37. The crystal according to claim 27, having peaks at chemical shifts (δ±0.5 ppm) of 21.4 ppm, 70.4 ppm, 72.6 ppm, 134.4 ppm, and 170.4 ppm in a solid state 13C NMR spectrum.

38. The crystal according to claim 27, having peaks at chemical shifts (δ±0.5 ppm) of 16.2 ppm, 21.4 ppm, 67.9 ppm, 70.4 ppm, 72.6 ppm, 76.5 ppm, 77.7 ppm, 134.4 ppm, 166.9 ppm, and 170.4 ppm in a solid state 13C NMR spectrum.

39. The crystal according to claim 27, having peaks at chemical shifts (δ±0.5 ppm) of 10.0 ppm, 16.2 ppm, 21.4 ppm, 56.0 ppm, 59.3 ppm, 67.9 ppm, 70.4 ppm, 72.6 ppm, 76.5 ppm, 77.7 ppm, 83.0 ppm, 128.0 ppm, 130.2 ppm, 134.4 ppm, 139.1 ppm, 166.9 ppm, and 170.4 ppm in a solid state 13C NMR spectrum.

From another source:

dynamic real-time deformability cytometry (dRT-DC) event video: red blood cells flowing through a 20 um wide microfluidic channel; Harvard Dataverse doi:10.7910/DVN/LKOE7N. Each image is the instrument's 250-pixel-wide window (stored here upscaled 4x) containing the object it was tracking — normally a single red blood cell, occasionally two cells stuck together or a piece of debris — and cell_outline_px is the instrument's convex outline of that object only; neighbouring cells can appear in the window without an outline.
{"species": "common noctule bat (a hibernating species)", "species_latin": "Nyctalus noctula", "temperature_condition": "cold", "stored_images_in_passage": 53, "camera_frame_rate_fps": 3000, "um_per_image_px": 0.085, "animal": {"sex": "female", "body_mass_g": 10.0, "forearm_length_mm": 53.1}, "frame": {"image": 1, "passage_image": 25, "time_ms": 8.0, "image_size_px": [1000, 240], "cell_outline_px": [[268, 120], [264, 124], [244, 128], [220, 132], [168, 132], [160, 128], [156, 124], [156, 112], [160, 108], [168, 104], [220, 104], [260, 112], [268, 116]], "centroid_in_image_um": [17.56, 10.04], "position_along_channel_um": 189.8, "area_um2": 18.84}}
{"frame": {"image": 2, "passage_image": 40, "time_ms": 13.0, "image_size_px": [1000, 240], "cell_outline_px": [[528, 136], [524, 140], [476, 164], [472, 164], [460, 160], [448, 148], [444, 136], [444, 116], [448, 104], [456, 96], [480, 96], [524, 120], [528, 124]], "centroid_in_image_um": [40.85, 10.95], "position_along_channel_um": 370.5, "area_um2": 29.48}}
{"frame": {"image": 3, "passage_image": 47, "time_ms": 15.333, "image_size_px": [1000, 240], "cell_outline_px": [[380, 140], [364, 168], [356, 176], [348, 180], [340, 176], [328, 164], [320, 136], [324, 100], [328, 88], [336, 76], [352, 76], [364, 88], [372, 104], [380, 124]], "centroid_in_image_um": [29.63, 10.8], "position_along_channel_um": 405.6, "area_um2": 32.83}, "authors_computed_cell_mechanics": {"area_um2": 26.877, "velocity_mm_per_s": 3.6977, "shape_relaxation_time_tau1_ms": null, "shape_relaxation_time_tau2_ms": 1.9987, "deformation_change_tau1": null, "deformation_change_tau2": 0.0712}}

40. The crystal according to claim 27, having peaks at chemical shifts (δ±0.5 ppm) of 9.1 ppm, 10.0 ppm, 10.5 ppm, 16.2 ppm, 21.4 ppm, 23.9 ppm, 24.2 ppm, 25.4 ppm, 26.8 ppm, 28.0 ppm, 28.5 ppm, 33.3 ppm, 33.7 ppm, 35.9 ppm, 39.9 ppm, 41.1 ppm, 42.7 ppm, 45.7 ppm, 56.0 ppm, 59.3 ppm, 67.9 ppm, 70.4 ppm, 72.6 ppm, 76.5 ppm, 77.7 ppm, 83.0 ppm, 124.0 ppm, 124.4 ppm, 128.0 ppm, 130.2 ppm, 134.4 ppm, 139.1 ppm, 141.0 ppm, 141.3 ppm, 166.9 ppm, and 170.4 ppm in a solid state 13C NMR spectrum.

41. The crystal according to claim 27, having a solid state 13C NMR spectrum substantially identical to the solid state 13C NMR spectrum shown in FIG. 5 in a solid state 13C NMR spectrum.